Normal şartlarda Türkiye’nin iç ile dış politika ve siyasi çeşitliliği hakkında yorum yazmaktan imtina ederim. Ancak bizce Türkiye bütün Türklerin Anavatanıdır ayrıca Türklük 11 haneli bir sayıdan (TC Kimlik Numarası) ibaret değildir.
Bu anlayışla Türkiye’nin NATO’nun Madrid toplantısında sakıncalı bir kaç husus gördüm ve bunlardan bahsetmek istiyorum.
24 Haziran 1948 yılında Sovyet Sosyalist Cumhuriyetler Birliğine (SSCB) karşı kurulan NATO Birliğine 1952’de Türkiye katılmıştır, aynı yılda katılan Yunanistan daha sonra 1974 yılında NATO’dan ayrılmıştı ve ne yazık ki 1980 yılında Türkiye’nin de onay vermesiyle tekrar NATO Birliğine dönüş yaptı.

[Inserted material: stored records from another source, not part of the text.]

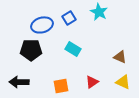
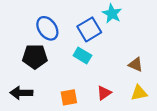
blue square: (69, 18) -> (89, 29), moved, size x1.5
blue ellipse: (42, 25) -> (47, 28), turned 70
yellow triangle: (123, 82) -> (139, 93), turned -35

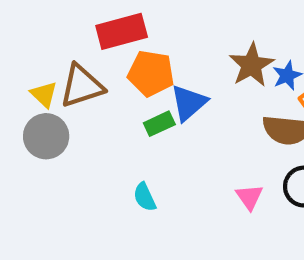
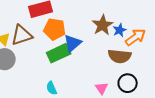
green rectangle: (159, 124) -> (59, 53), size x1.6

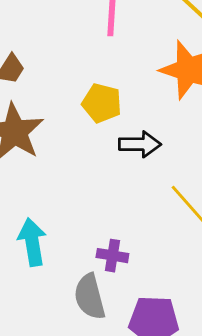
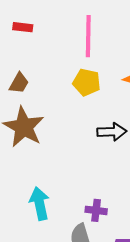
yellow pentagon: (102, 103) -> (87, 82), moved

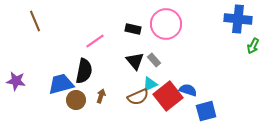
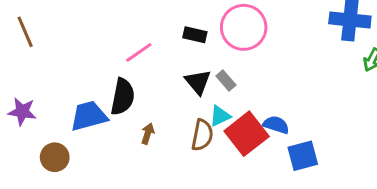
brown line: (35, 21) -> (25, 32), moved
brown semicircle: (138, 97) -> (202, 135), turned -55
brown circle: (76, 100) -> (55, 157), moved

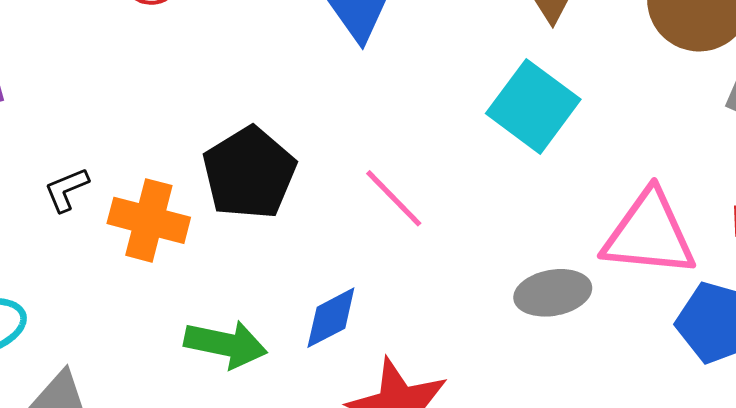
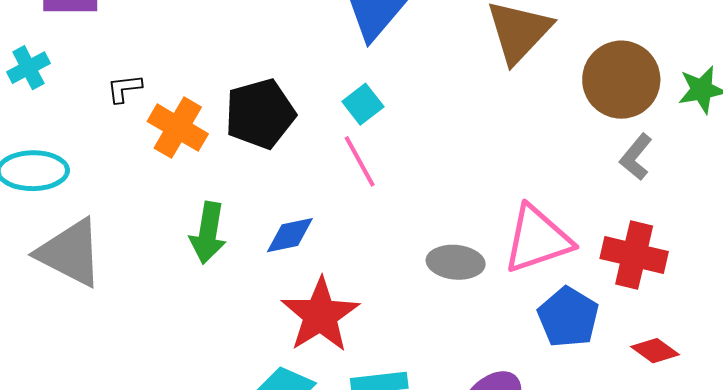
cyan square: (533, 106) -> (363, 104), moved, size x0.6
pink triangle: (649, 234) -> (537, 239), turned -40
green arrow: (226, 344) -> (208, 233), turned 72

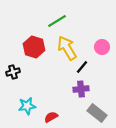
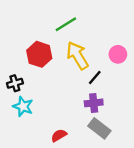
cyan star: (27, 106) -> (23, 106), moved, turned 30
gray rectangle: (97, 113) -> (99, 128), moved

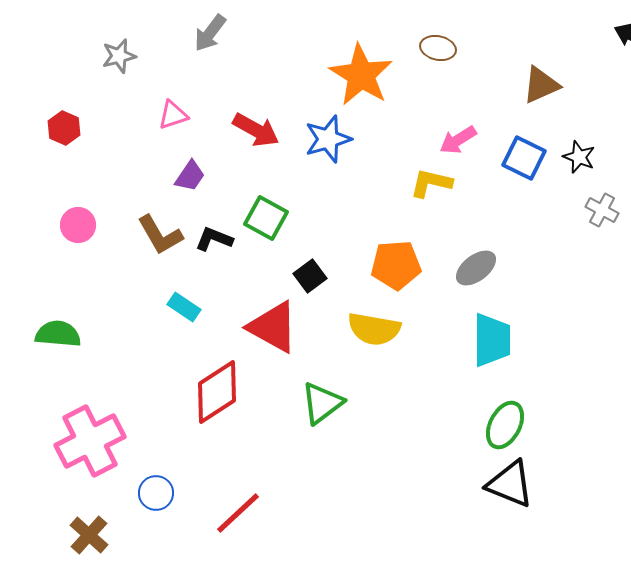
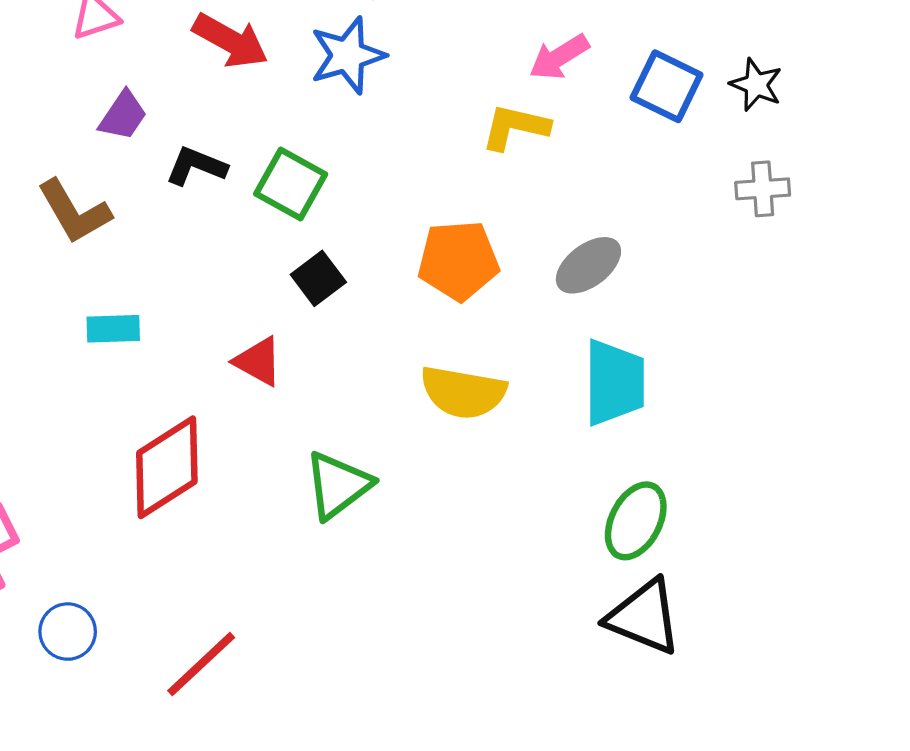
gray cross: (602, 210) -> (763, 189), moved, turned -32
green square: (266, 218) -> (291, 184), moved
black L-shape: (214, 239) -> (196, 166), moved
cyan rectangle: (184, 307) -> (113, 329), turned -36
red triangle: (273, 327) -> (258, 361), size x0.6
yellow semicircle: (374, 329) -> (463, 392), moved

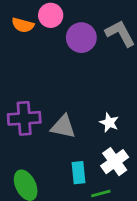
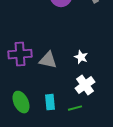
cyan rectangle: (79, 173) -> (50, 102), moved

Türkiye o dönemde onay vermemiş olsaydı bugün Yunanistan’la konjonktür gereği durum çok farklı olacaktı ancak maalesef geçmişte bu hata yüzünden Türkiye Cumhuriyeti devleti Yunanistan’a karşı NATO Birliği ittifak gereğince birçok konuda göz yummak zorunda kaldığını görmekteyim.
Gelelim 28 Haziran Türkiye, Finlandiya, İsveç arasında imzalanan mutabakata.
NATO birliğine katılma talebinde bulunan İsveç ve Finlandiya’ya karşı Türkiye’nin haklı karşı çıkışı kozunu kaybetti endişesi içerisindeyim.
Nitekim İsveç ve Finlandiya, PKK/YPG ve FETO terör örgütlerinin arka bahçesi haline gelmişlerdir. Bugün imzalanan bu mutabakata her ne kader terörist iade etme taahhütte bulunsalar da iyi niyet göstergesi olarak öncelikle istenen teröristlerin en azından bir kısmını iade etmelerinden sonra imzalanması gerektiğini düşünüyorum.
Ayrıca bu mutabakat sonrasında NATO’nun diğer ülkeleri tarafından oldu bittiye getirerek mümkün olan en kısa süre içerisinde parlamentolarında söz konusu iki ülkenin katılım isteğini onaylayarak Türkiye’ye mutabakatı da gerekçe göstererek onaylaması için baskı yapacaklarını ön görüyorum.
Dilerim 1980’de Yunanistan’ın NATO’ya tekrar katılmasına onay vererek yapılan hatanın benzerini tekrarlamış olmayız.
Allah Türk milletine ve Türk Devletine zeval vermesin.